### SOURCE DATA:
[Start of section]

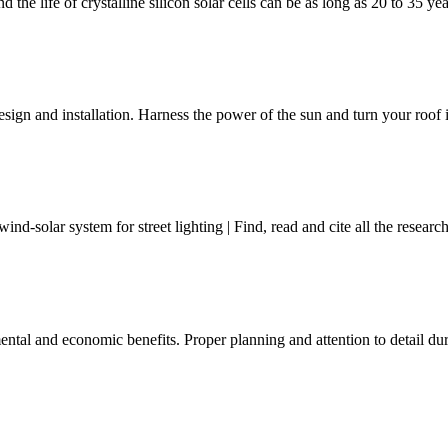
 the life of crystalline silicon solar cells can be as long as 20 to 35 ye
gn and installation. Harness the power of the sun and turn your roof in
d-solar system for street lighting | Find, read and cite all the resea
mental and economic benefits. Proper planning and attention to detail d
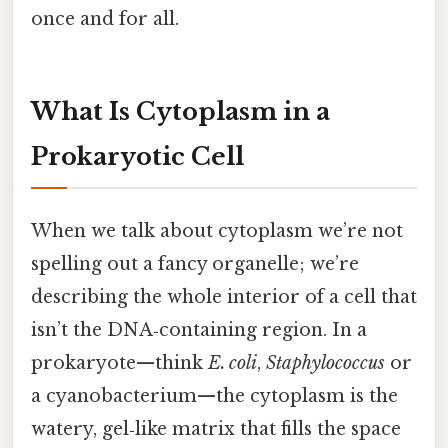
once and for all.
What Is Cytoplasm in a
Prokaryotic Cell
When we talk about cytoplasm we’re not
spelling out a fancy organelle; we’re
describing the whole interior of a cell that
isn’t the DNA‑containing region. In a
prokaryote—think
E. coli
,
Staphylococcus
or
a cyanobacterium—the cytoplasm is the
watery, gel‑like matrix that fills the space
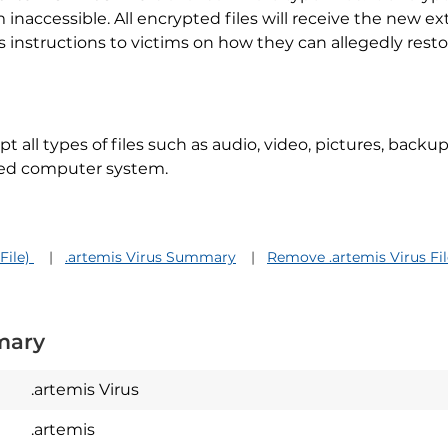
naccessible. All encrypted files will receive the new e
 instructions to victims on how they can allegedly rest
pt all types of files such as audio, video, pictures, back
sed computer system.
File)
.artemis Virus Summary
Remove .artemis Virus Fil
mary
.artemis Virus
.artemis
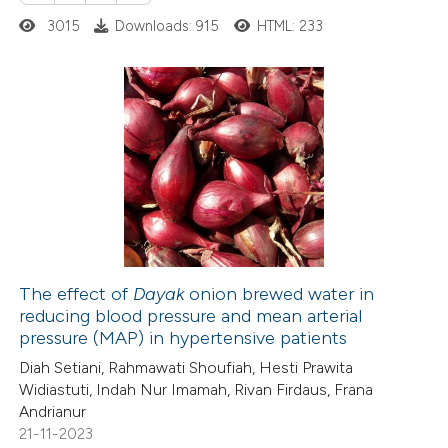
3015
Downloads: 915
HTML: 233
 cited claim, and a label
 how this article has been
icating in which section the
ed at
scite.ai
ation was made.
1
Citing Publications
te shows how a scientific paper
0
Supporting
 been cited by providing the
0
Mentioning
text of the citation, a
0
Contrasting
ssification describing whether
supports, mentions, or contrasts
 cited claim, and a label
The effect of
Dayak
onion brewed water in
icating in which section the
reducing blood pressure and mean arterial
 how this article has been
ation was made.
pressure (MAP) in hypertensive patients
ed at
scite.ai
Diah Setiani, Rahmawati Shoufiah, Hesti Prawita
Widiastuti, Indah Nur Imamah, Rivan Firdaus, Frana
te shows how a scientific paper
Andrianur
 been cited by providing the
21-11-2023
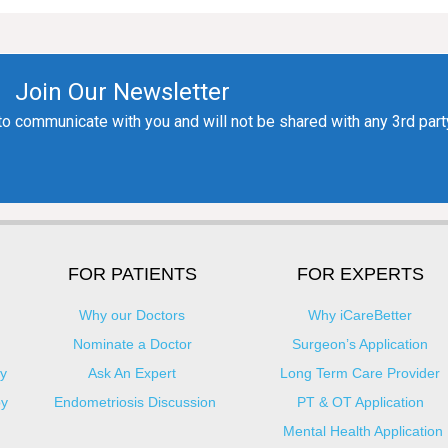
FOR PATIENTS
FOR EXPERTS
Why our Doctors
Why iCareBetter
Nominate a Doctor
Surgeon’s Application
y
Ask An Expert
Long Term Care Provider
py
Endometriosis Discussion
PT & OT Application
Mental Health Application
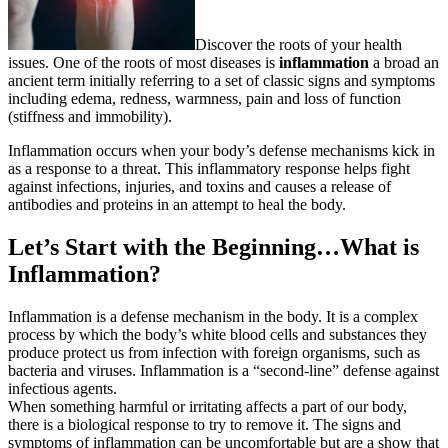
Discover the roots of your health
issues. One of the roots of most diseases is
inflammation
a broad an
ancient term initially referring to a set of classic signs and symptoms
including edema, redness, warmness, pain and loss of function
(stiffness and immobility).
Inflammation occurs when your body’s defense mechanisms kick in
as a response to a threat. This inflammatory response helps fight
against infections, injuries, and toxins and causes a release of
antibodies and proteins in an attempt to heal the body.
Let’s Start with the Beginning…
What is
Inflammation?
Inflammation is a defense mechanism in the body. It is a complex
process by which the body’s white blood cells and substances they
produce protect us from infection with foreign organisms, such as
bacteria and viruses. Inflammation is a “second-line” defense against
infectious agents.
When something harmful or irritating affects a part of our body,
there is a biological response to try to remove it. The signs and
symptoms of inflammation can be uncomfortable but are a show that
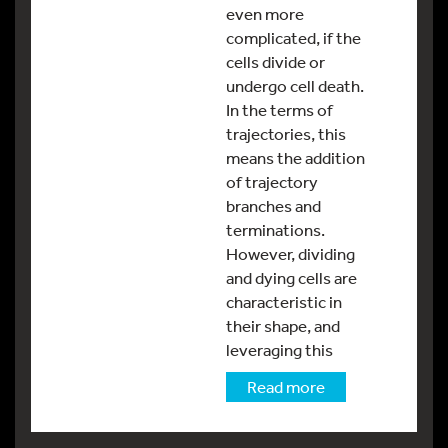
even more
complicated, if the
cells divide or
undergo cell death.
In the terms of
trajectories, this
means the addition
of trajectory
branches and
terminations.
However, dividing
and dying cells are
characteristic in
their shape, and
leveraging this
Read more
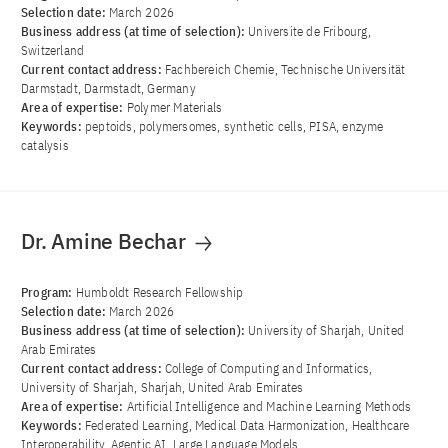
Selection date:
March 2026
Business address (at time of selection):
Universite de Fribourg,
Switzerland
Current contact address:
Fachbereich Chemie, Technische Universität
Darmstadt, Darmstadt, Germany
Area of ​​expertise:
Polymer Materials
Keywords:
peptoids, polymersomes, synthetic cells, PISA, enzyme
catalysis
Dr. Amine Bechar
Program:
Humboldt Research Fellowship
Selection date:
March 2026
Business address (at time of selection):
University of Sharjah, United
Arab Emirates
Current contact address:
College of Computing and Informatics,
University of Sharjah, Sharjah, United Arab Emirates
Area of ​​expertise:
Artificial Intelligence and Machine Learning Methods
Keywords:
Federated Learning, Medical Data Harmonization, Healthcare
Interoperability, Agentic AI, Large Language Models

[End of section]
[Start of section]

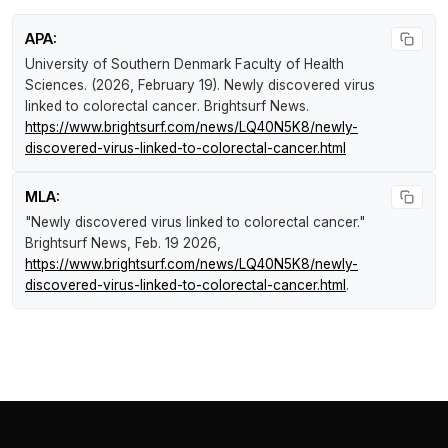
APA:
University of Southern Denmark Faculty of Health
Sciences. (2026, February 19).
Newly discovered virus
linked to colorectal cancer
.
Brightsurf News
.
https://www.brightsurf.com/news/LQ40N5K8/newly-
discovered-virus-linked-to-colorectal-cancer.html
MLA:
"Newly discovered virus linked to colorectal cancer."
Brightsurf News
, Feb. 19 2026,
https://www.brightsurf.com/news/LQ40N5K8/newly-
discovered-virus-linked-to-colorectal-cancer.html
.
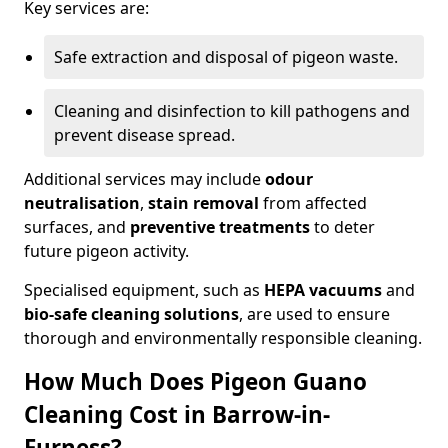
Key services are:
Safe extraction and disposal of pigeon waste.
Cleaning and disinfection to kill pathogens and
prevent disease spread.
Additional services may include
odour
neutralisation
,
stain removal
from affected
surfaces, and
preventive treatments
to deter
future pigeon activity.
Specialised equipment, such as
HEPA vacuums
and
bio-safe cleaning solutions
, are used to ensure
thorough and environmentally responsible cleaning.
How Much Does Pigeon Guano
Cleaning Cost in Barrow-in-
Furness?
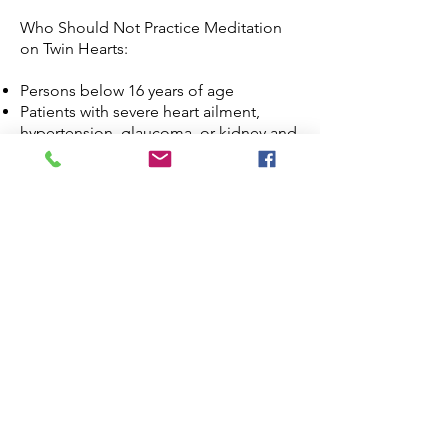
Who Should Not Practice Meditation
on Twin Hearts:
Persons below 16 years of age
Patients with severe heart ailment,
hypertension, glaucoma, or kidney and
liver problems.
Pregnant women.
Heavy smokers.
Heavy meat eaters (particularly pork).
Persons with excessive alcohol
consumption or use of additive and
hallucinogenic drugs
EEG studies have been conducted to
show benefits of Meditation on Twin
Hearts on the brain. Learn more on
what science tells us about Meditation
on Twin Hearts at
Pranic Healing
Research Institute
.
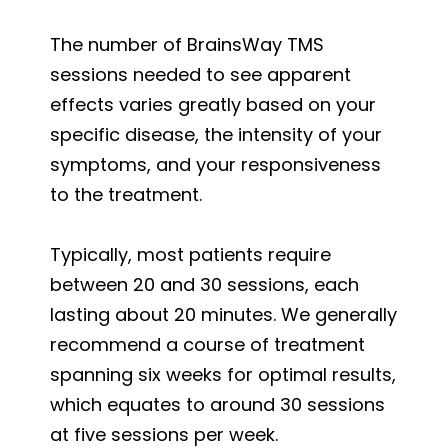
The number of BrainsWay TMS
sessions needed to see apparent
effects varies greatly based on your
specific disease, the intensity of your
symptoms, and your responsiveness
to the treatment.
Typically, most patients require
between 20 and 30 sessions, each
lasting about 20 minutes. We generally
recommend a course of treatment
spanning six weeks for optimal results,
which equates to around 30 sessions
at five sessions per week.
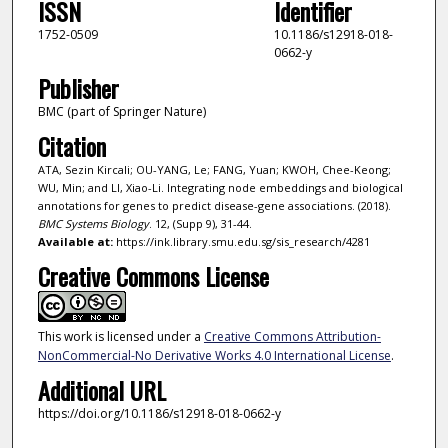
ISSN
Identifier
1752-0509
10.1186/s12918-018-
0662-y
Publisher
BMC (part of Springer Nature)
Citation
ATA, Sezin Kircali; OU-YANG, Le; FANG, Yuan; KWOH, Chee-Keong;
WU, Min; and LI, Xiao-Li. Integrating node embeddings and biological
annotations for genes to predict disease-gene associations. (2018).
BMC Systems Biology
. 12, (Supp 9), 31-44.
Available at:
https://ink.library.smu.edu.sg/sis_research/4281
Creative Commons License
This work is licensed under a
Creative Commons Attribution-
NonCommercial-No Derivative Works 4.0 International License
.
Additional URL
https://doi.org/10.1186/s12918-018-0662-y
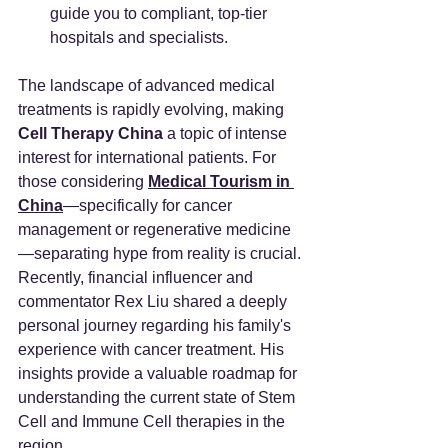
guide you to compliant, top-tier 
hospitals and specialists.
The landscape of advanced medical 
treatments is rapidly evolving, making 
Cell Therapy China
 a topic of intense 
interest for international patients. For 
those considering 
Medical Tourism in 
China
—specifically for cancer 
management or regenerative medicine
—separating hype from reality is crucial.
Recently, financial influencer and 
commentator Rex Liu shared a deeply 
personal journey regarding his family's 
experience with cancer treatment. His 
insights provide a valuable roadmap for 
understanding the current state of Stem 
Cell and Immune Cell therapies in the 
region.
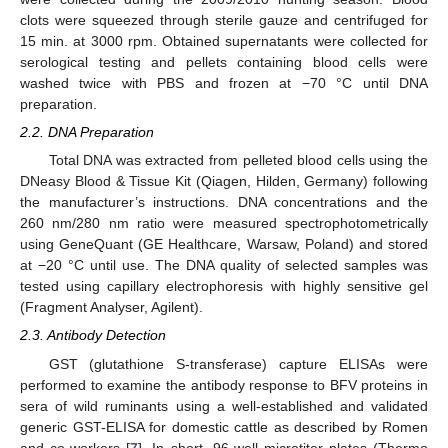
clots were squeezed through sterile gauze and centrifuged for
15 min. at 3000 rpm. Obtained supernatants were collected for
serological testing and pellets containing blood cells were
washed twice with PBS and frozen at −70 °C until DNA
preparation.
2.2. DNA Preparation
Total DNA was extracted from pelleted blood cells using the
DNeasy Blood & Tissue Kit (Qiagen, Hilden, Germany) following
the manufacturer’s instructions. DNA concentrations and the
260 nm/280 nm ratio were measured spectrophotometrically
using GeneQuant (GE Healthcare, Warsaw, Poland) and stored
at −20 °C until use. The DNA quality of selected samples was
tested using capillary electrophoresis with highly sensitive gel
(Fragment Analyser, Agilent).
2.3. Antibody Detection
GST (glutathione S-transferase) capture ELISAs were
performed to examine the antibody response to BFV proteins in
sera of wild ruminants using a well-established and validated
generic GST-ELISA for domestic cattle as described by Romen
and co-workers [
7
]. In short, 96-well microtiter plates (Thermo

[End of section]

### WHAT YOU WILL DO:
Take each line of the material above that holds the string "most" and copy it.

### EXPECTED ANSWER:
issues. One of the roots of most diseases is
Typically, most patients require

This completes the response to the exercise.